Work required:
Output the text lines of every row below word for word, leaving out the pictures.

Given information:
○ ○ ○ ○ ○ ○ ○
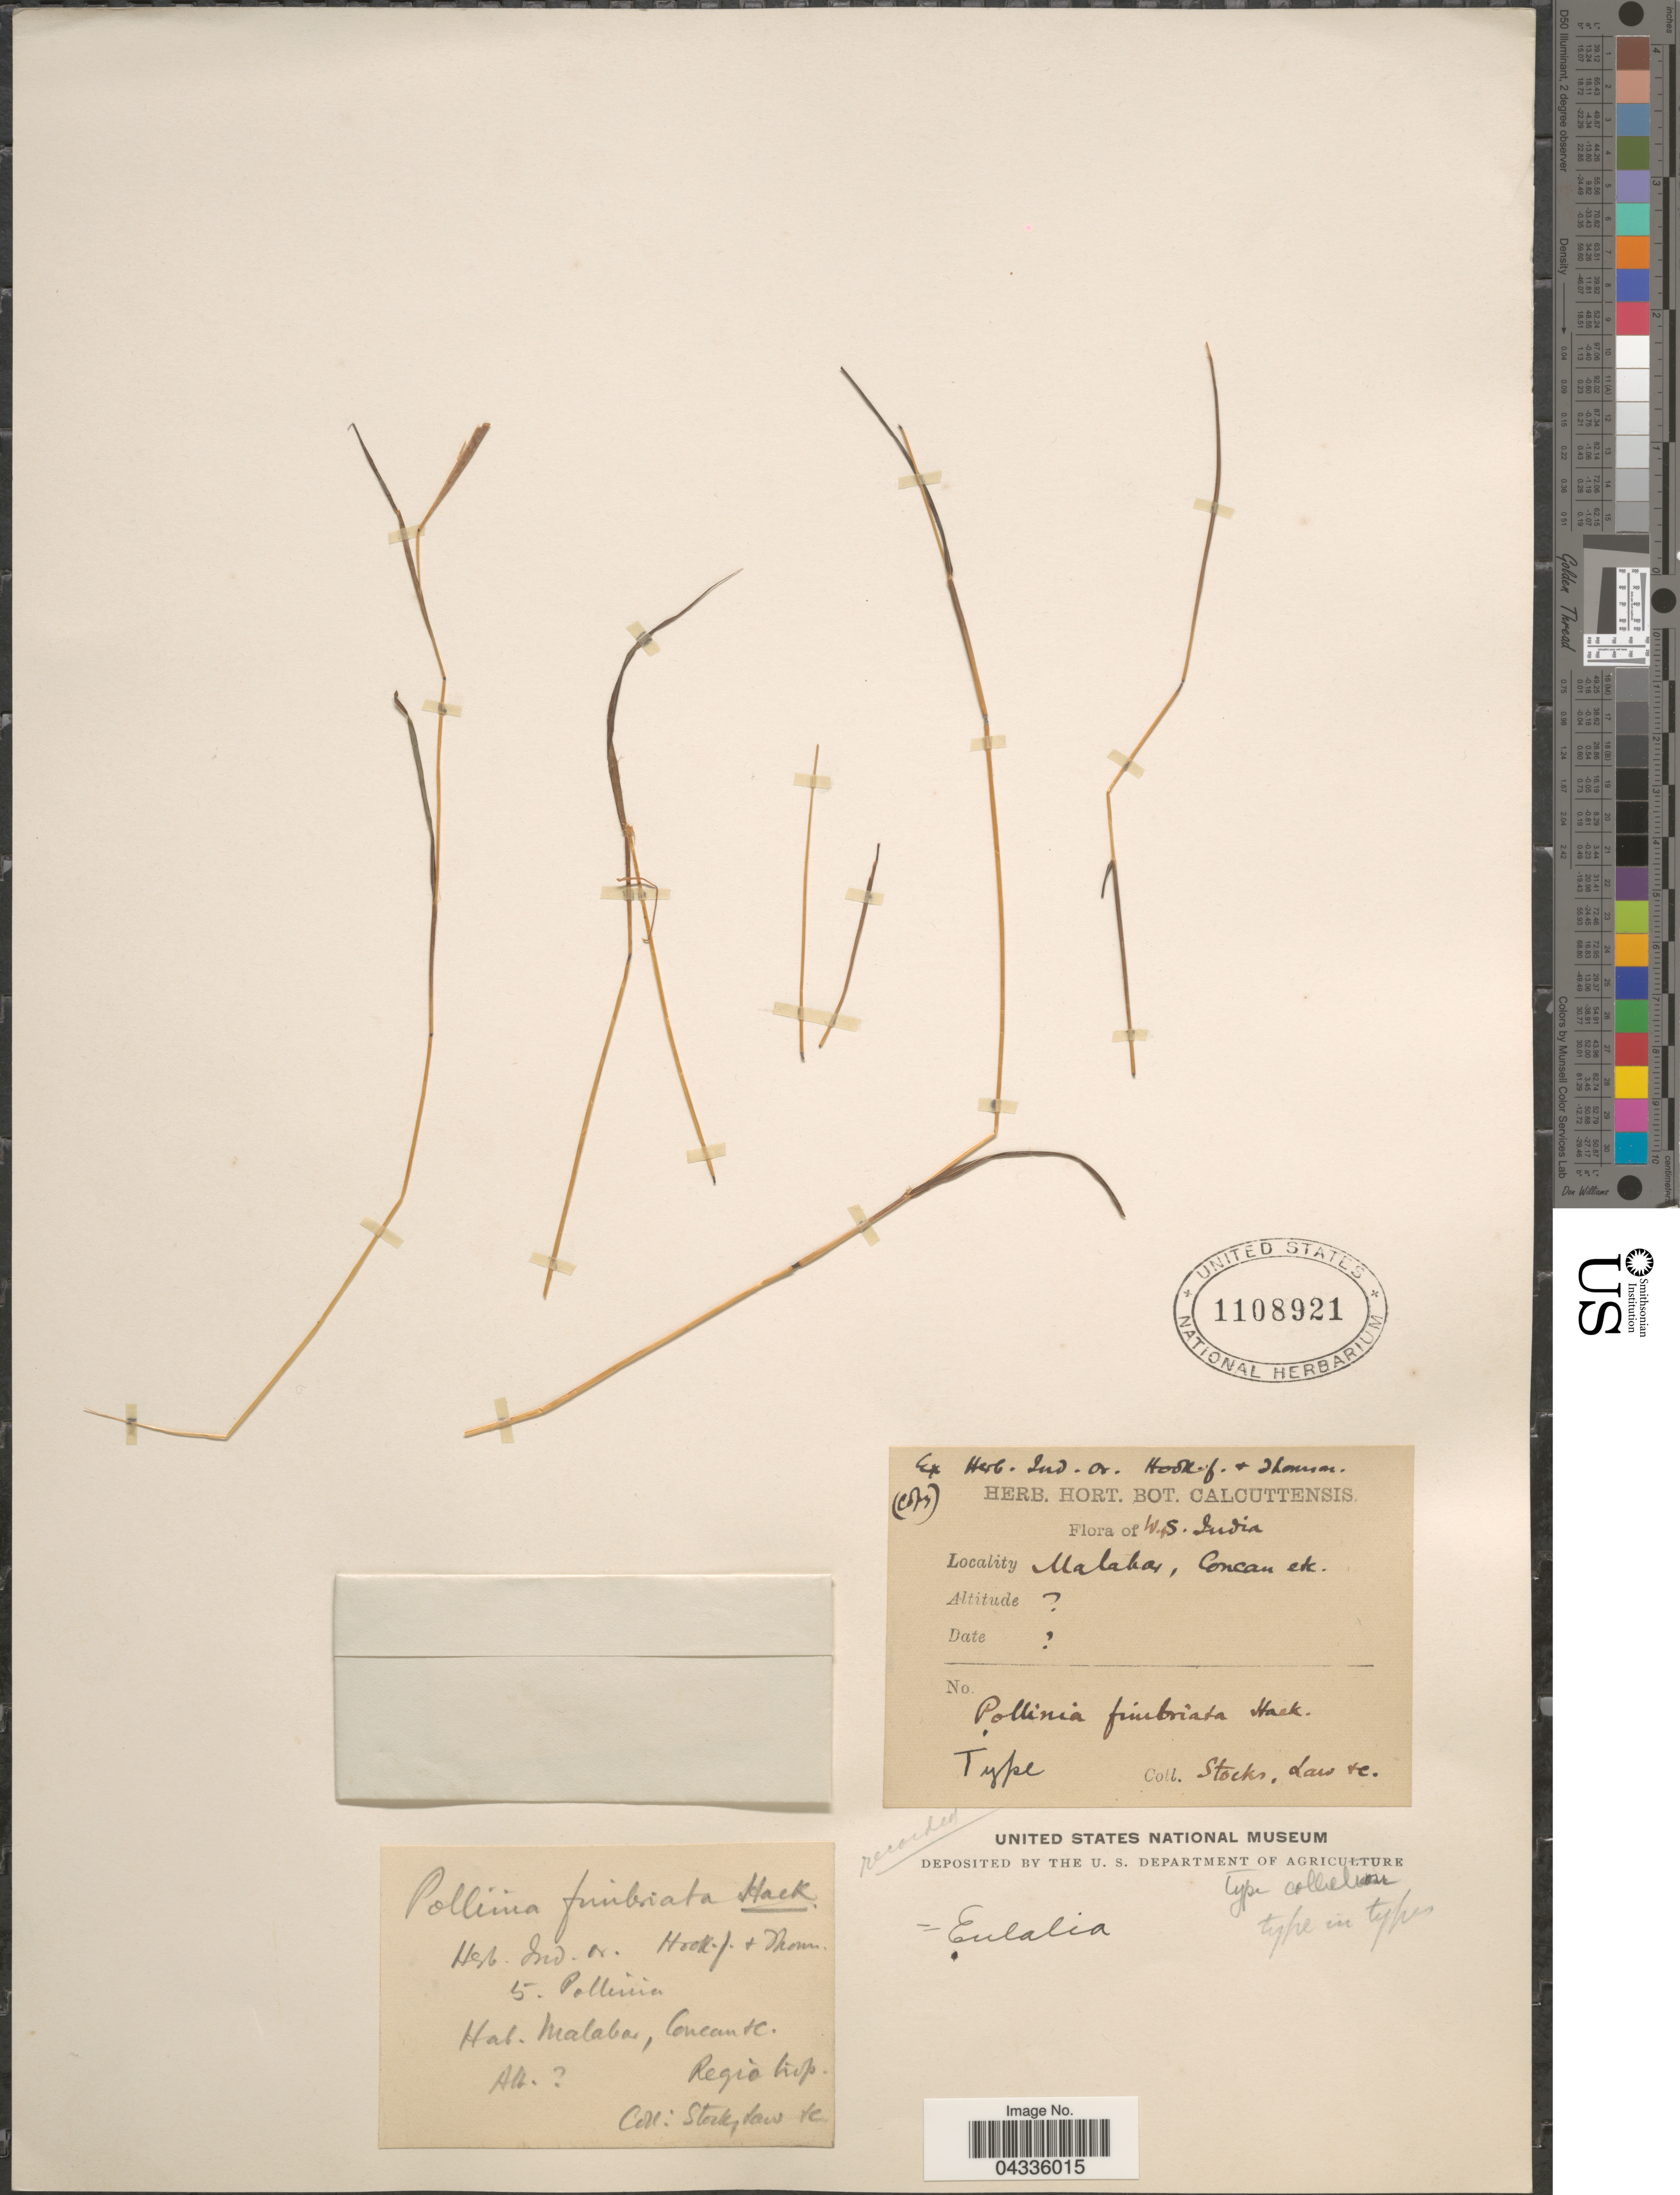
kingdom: Plantae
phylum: Tracheophyta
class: Liliopsida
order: Poales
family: Poaceae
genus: Eulalia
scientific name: Eulalia conjugata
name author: (Roxb.) S.R. Yadav & M.R. Almeida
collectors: J. Stocks & J. Law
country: India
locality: W., S. India. Malabar, Concan etc.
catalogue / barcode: US 1108921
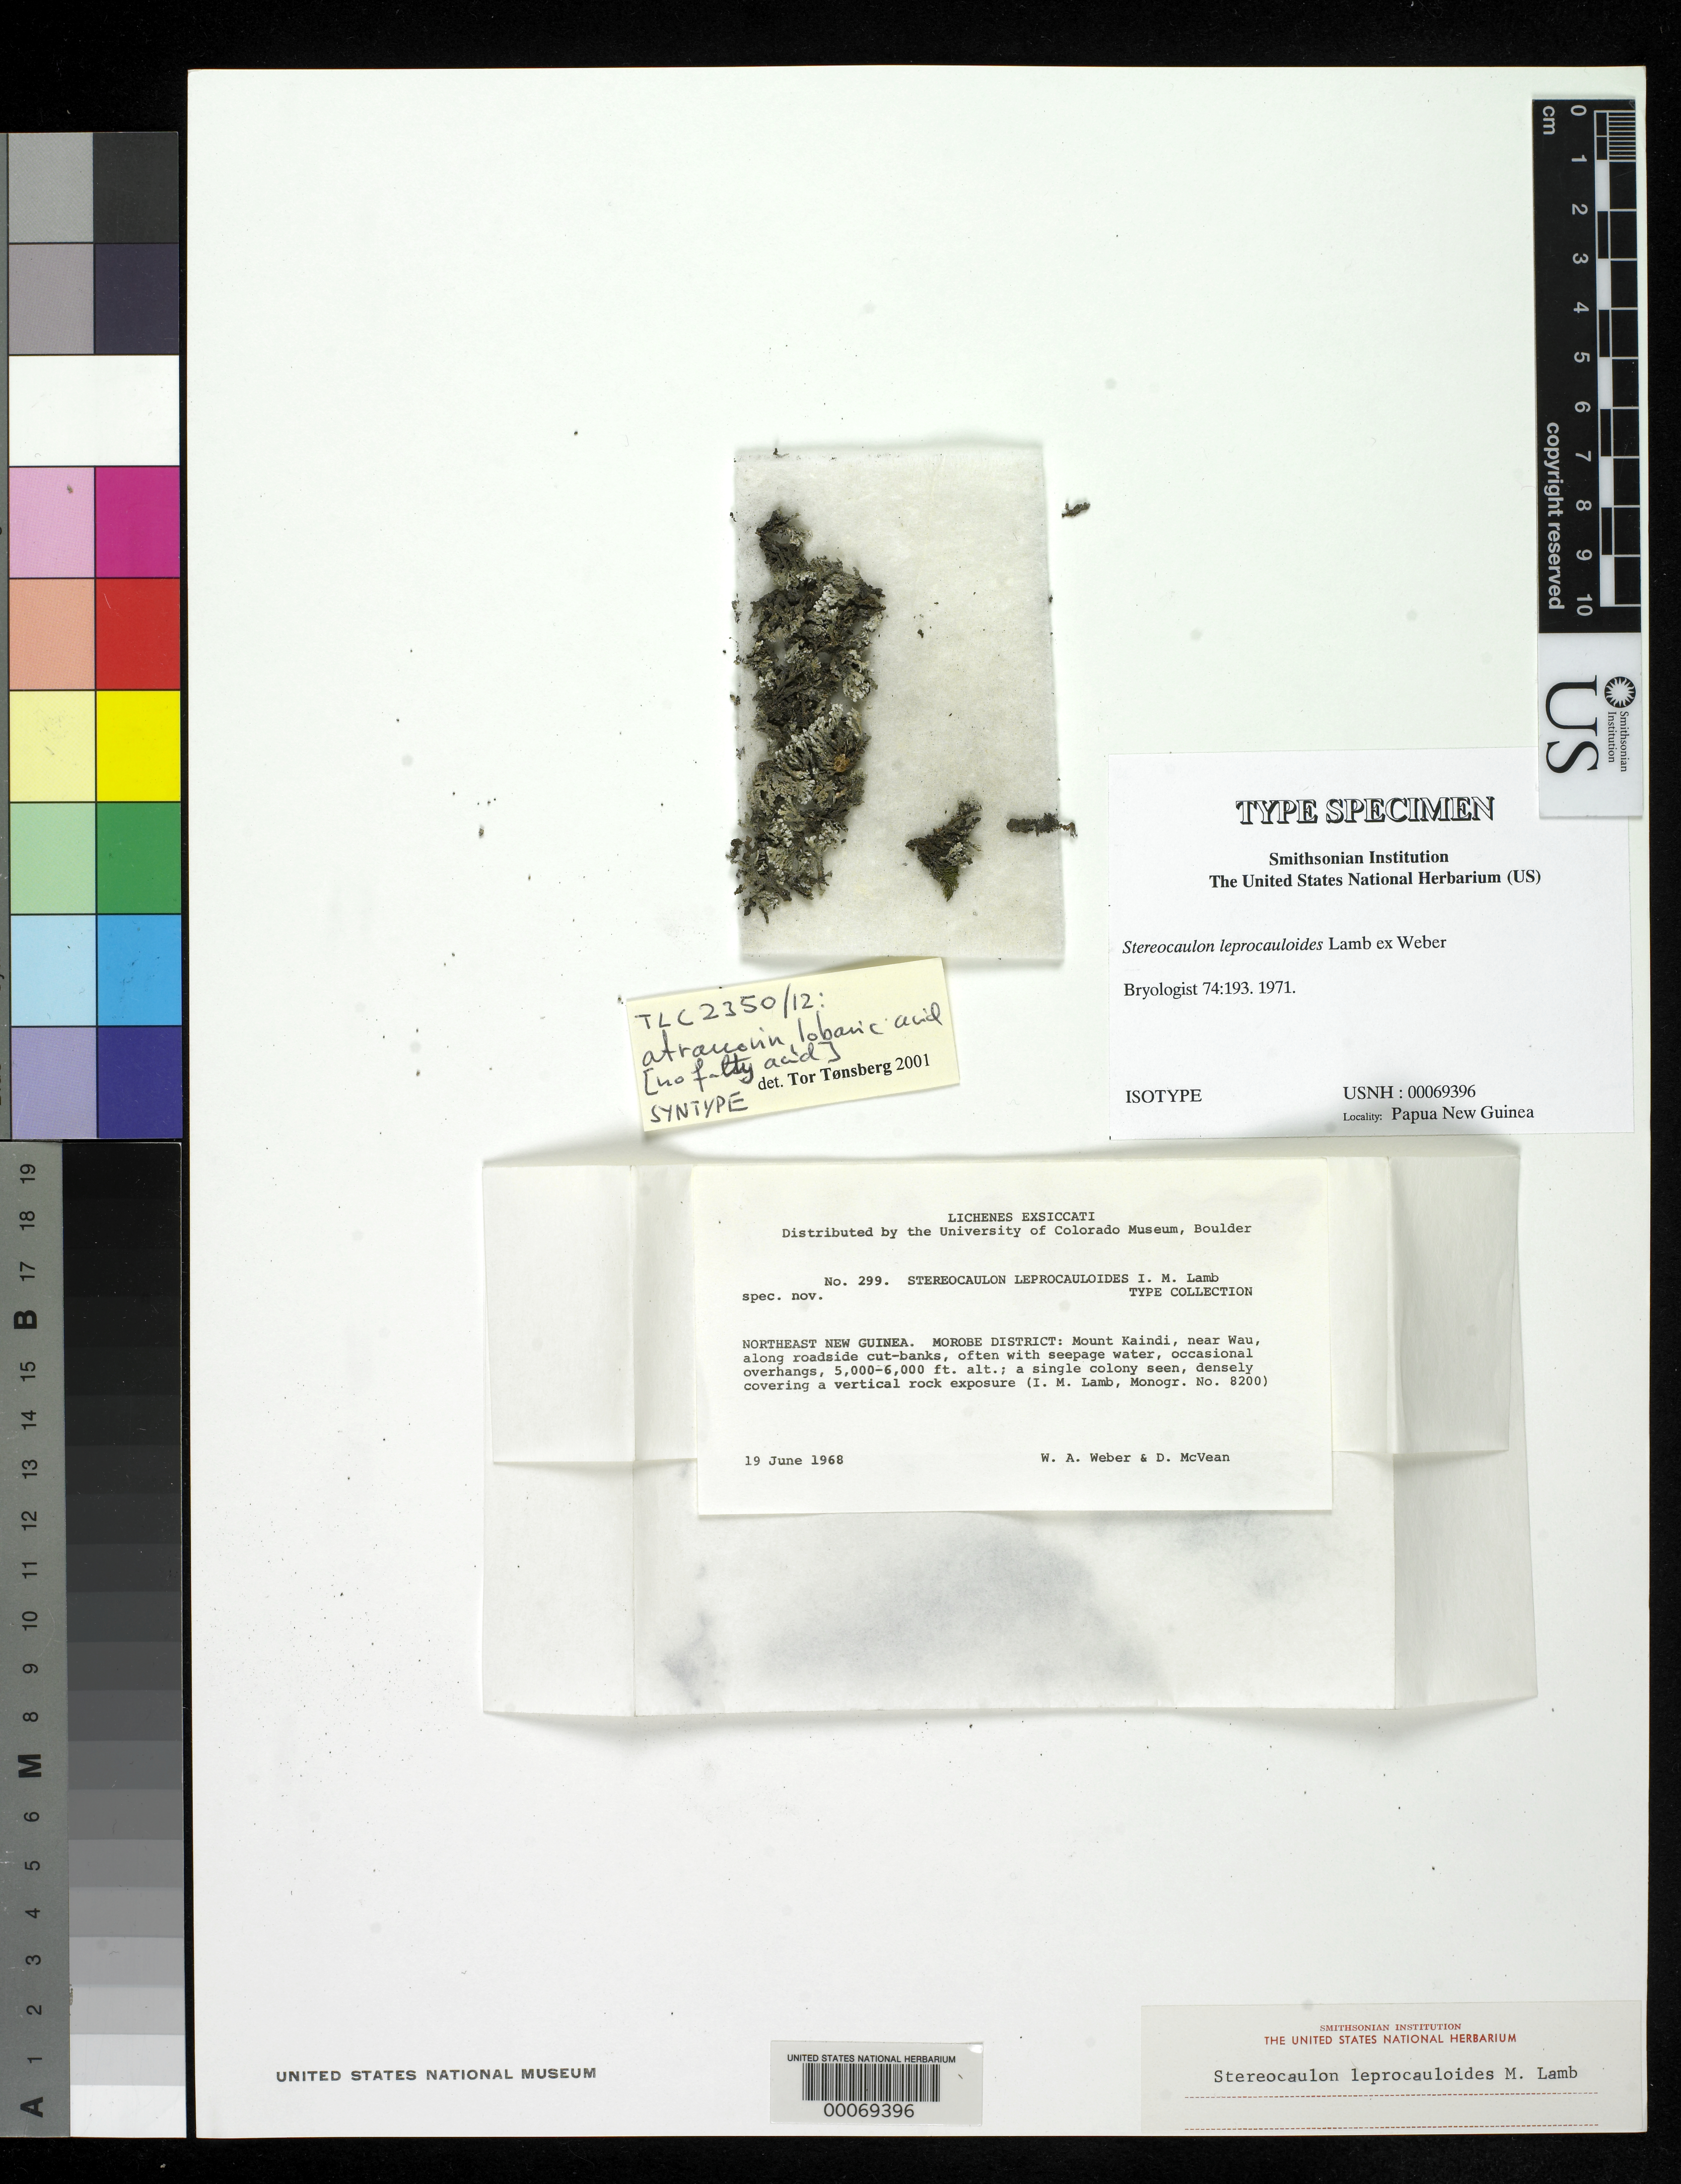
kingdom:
○ ○ ○ ○ ○ ○ ○
Result below:
kingdom: Plantae
phylum: Tracheophyta
class: Liliopsida
order: Poales
family: Poaceae
genus: Eulalia
scientific name: Eulalia conjugata
name author: (Roxb.) S.R. Yadav & M.R. Almeida
collectors: J. Stocks & J. Law
country: India
locality: W., S. India. Malabar, Concan etc.
catalogue / barcode: US 1108921
kingdom:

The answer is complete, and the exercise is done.